Avant que je puisse répondre, Mathis fouille sous son manteau déchiré et en sort un objet qui fait s’arrêter mon cœur. Un manuscrit, ses pages froissées et tachées de sang, l’écriture familière de ma mère, Marianne, griffonnée à la hâte sur le papier jauni. Mon souffle se bloque dans ma gorge, et je tends une main tremblante pour le prendre, mais il retient le document un instant, son regard grave cherchant le mien. « Je l’ai trouvé après une embuscade, » dit-il, sa voix plus basse encore, presque un murmure. « Élise, je… je ne sais pas si elle… » Il ne finit pas, mais je comprends. La peur que j’ai refoulée depuis des jours, cette terreur de ce qui est arrivé à ma mère, me frappe de plein fouet, et mes doigts se crispent sur le manuscrit alors qu’il me le tend enfin.
Je parcours les pages, mes yeux sautant d’une ligne à l’autre, chaque mot un coup de poignard. Des fragments parlent d’un artefact, le Sceau Écarlate, caché dans une crypte quelque part dans ces Profondeurs infernales. Mais ce qui me glace le sang, c’est l’avertissement cryptique griffonné en bas d’une page, dans une écriture plus tremblante, comme si elle avait été écrite sous la panique : « Sacrifice total requis. Aucun retour possible. » Mon estomac se noue, et je relève les yeux vers Mathis, cherchant une explication, un déni, n’importe quoi. Mais son expression est fermée, ses mâchoires serrées, et je sais qu’il n’a pas de réponse à m’offrir. Pas encore.

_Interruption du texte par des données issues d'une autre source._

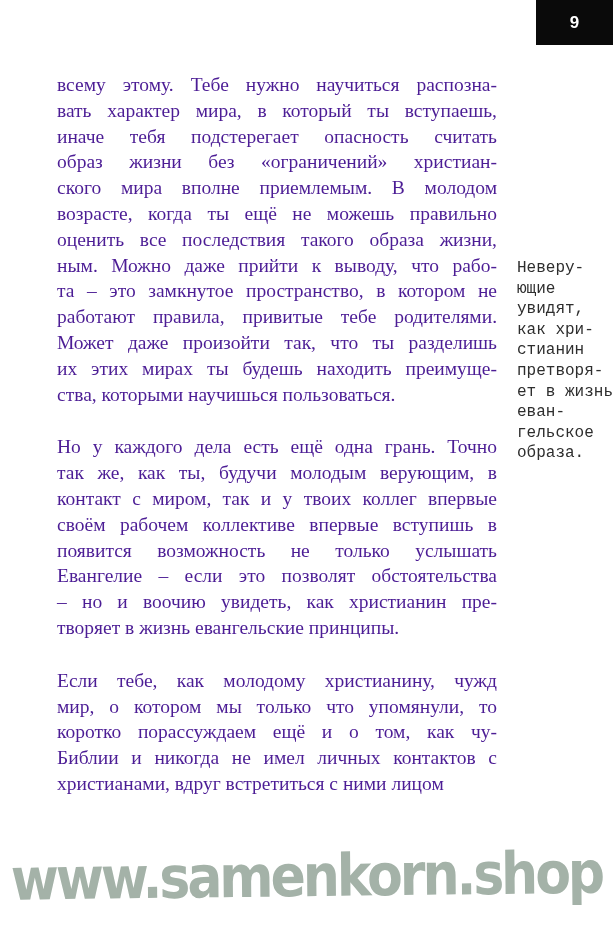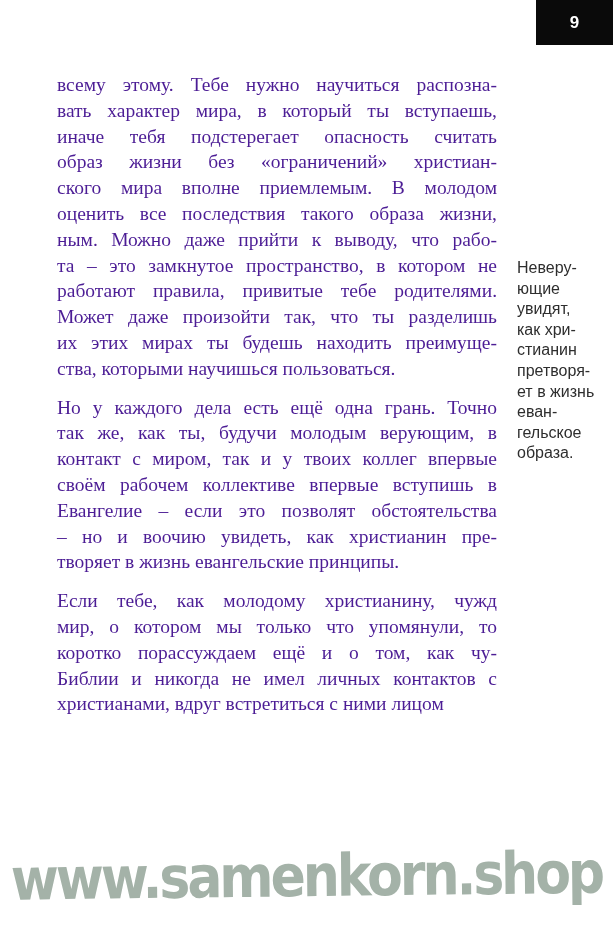"возрасте, когда ты ещё не" div.line { html: none -> <div>возрасте, когда ты ещё не можешь правильно</div> }
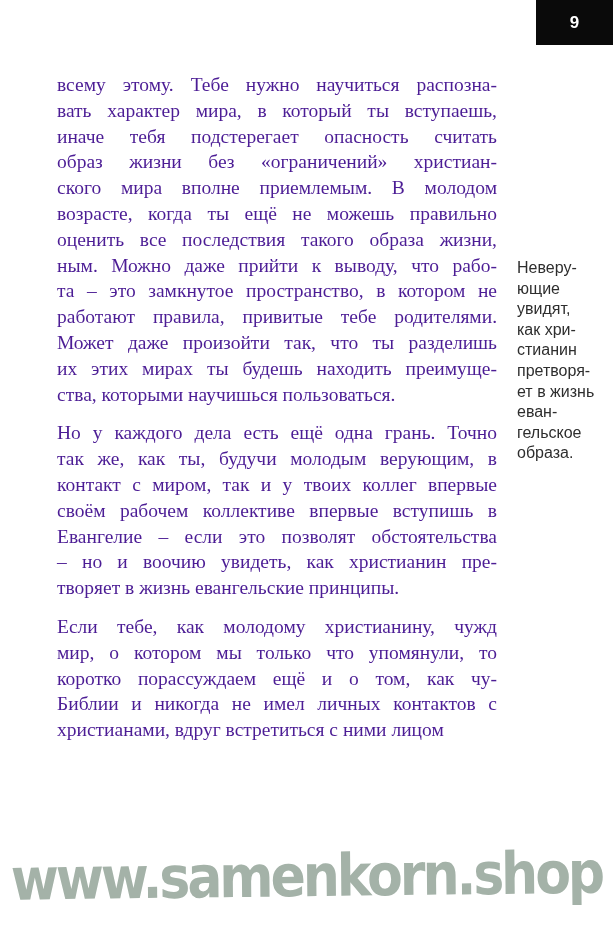"Неверу-" .note { font-family: Liberation Sans, sans-serif -> Liberation Mono, monospace }
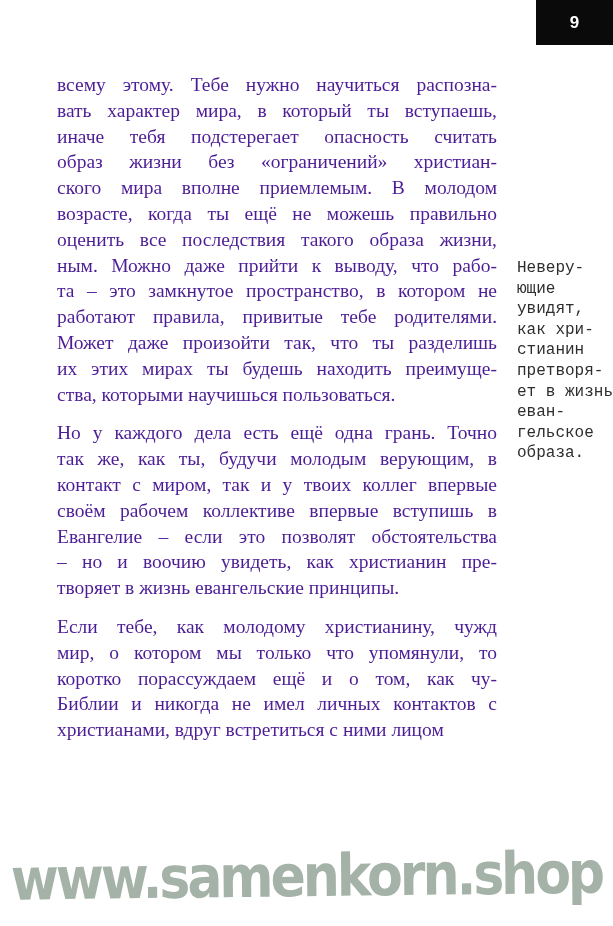"Но у каждого дела есть" .para + .para { margin-top: 13px -> 27px }
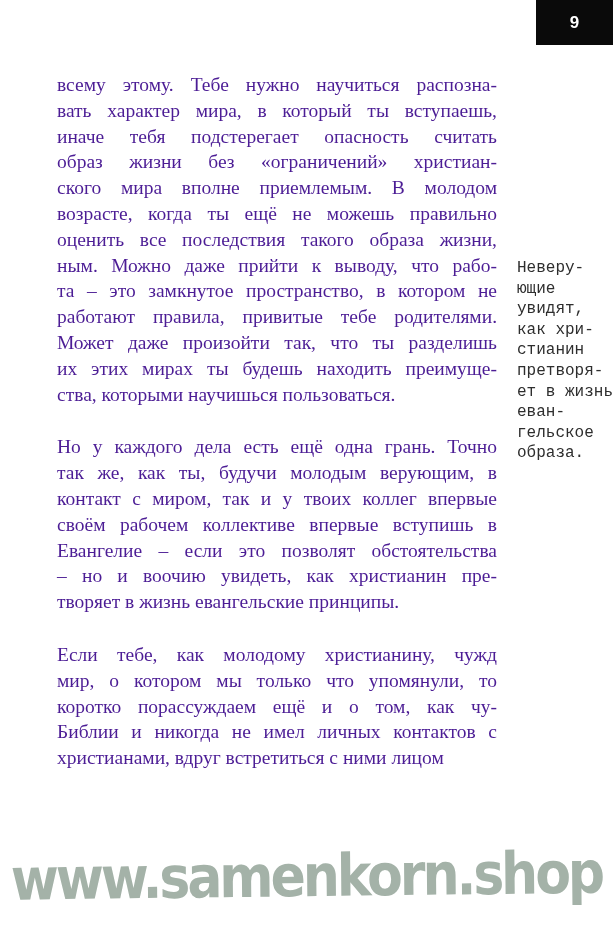"появится возможность не только услышать" div.line { html: none -> <div>появится возможность не только услышать</div> }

Un craquement sec déchire soudain le silence oppressant des Terres Creuses, un son qui n’a rien de naturel, comme si une branche massive s’était brisée sous un poids invisible. Mathis se raidit instantanément, son corps se plaçant devant le mien par pur instinct, ses yeux plissés scrutant la brume cramoisie qui nous entoure. Je sens mon pouls s’accélérer, la peur du Voile se mêlant à cette nouvelle menace extérieure. Était-ce un loup-ombre spectral, une de ces créatures nées des ténèbres de cet endroit maudit ? Ou pire, l’Ordre du Fer, leurs armes anti-magie prêtes à nous réduire en cendres ? Je presse le manuscrit contre ma poitrine, comme si ces pages pouvaient me protéger, mais je sais que ce n’est qu’une illusion.
« On ne peut pas rester ici, » grogne Mathis, sa voix tendue, ses sens aiguisés de loup-garou clairement à l’affût. Il ajuste son bandeau sur son flanc, retenant une grimace, et me jette un regard qui ne laisse place à aucune discussion. « La crypte mentionnée dans ces pages… c’est notre seule chance. On doit la trouver. Maintenant. » Son ton est implacable, mais je vois l’épuisement dans ses yeux, la douleur qu’il cache sous cette façade de fer. Je veux protester, lui dire qu’il n’est pas en état de continuer, mais je sais qu’il a raison. Nous n’avons pas le choix. Pas avec ce qui nous traque, pas avec cette malédiction qui pèse sur nous comme une ombre vivante.
Je hoche la tête, mes doigts tremblants serrant toujours le manuscrit, chaque pulsation de ma cicatrice me rappelant l’appel du Puits des Lamentations, cette force qui semble vibrer en harmonie avec ma peur. Nous nous mettons en route, nos pas lourds sur le sol déchiqueté, la brume rougeâtre s’accrochant à nous comme une malédiction. Mais à peine avons-nous fait quelques mètres qu’un second craquement résonne, plus proche cette fois, suivi d’un grondement sourd qui semble monter des profondeurs mêmes de la terre. Mon cœur s’emballe, et je me retourne instinctivement, mes yeux fouillant l’obscurité. Mathis se place devant moi, sa main prête à saisir une arme invisible, son corps tendu comme un arc.
Quelque chose – ou quelqu’un – est là, tapi dans l’ombre. Et nous sommes à sa merci.